A car accident on a hot day ends up making the Dunkles’ fortunes. Lillian and Albert invent soft-serve ice cream after their entire inventory melts before they can get their generator hooked up (a la the real-life Tom Carvel). World War II and the invention of television bring with them new chances for charity and patriotism – or business opportunities, depending on one’s view. Lillian clearly has acting chops, since she pulls off playing a sweet, motherly lady with a peppermint-striped cane for 13 years on a Sunday morning kids’ show before it all comes crashing down. Too late, she realizes that her ruthlessness and ambition have deprived her of, well, some of the sweeter things in life.

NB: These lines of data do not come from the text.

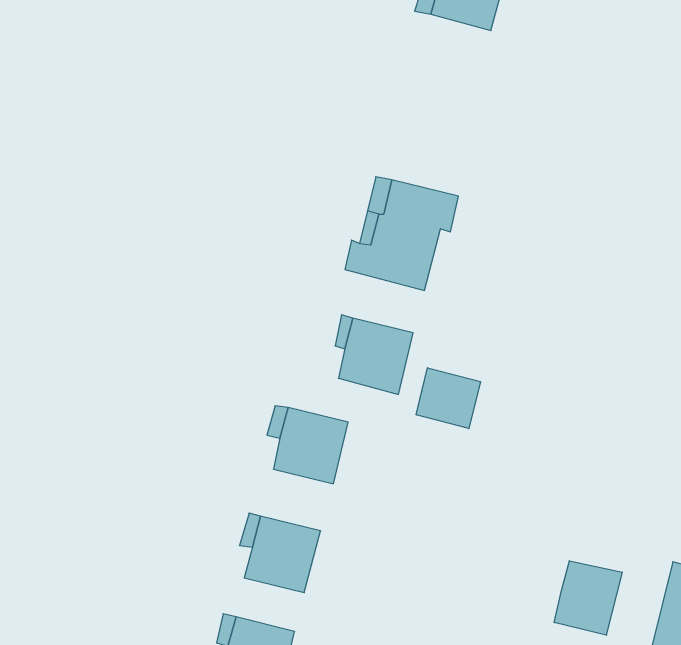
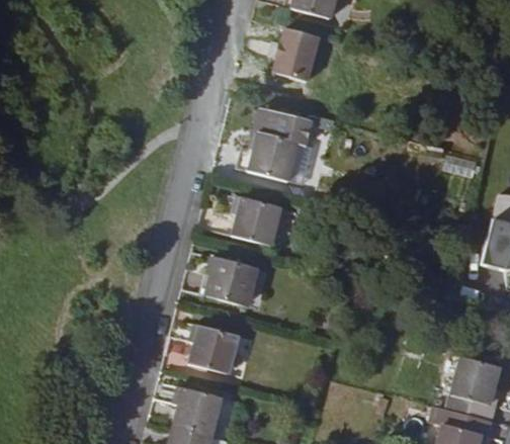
building: none -> [270,28,322,84]
building: [416,368,480,429] -> none
building: [554,561,622,635] -> none

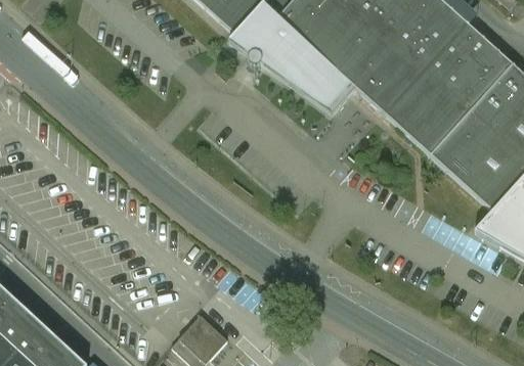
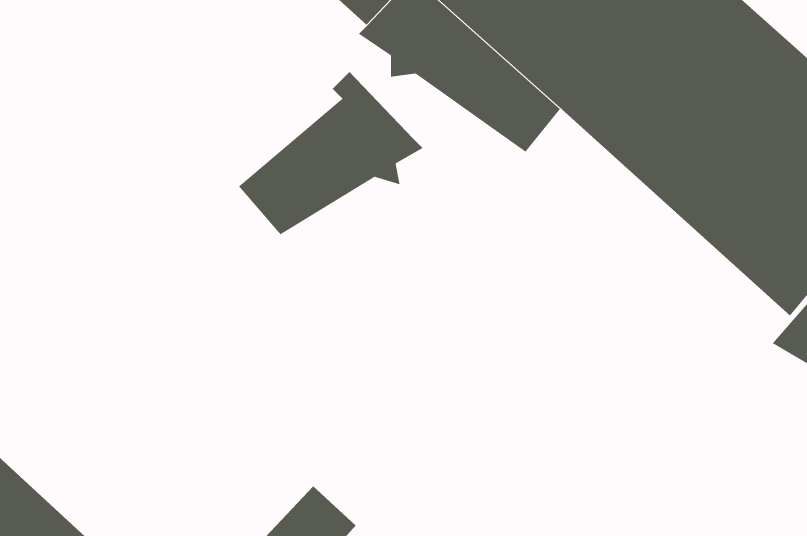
building: none -> [238,71,424,235]

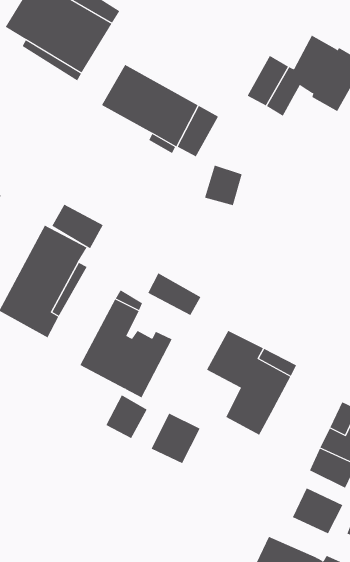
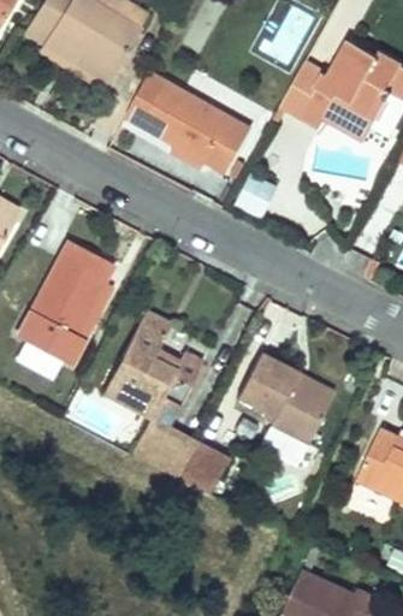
building: [51,204,103,249] -> none
building: [147,273,201,316] -> none
building: none -> [147,415,197,479]
building: [292,487,343,534] -> none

Gilman clearly did a tremendous amount of research into the birth of the ice cream industry in the US. Unfortunately, she sometimes can’t resist the urge to cram in one more fact or nugget of information, falling out of Lillian’s distinctive voice and into generic exposition. And secondary characters have a tendency to disappear and reappear, seemingly on a whim.

But outweighing these occasional flaws is the novel’s sweep, sense of humor, and Lillian herself, who through sheer force of will turns herself into a businesswoman to be reckoned with – an alcoholic, kleptomaniacal one with a tendency to bulldoze over her loved ones, to be sure – but an unforgettable one.

“The Ice Cream Queen of Orchard Street” is as refreshing a summertime treat as its namesake – with just enough salt to keep things from getting too cloying.

Yvonne Zipp is the Monitor fiction critic.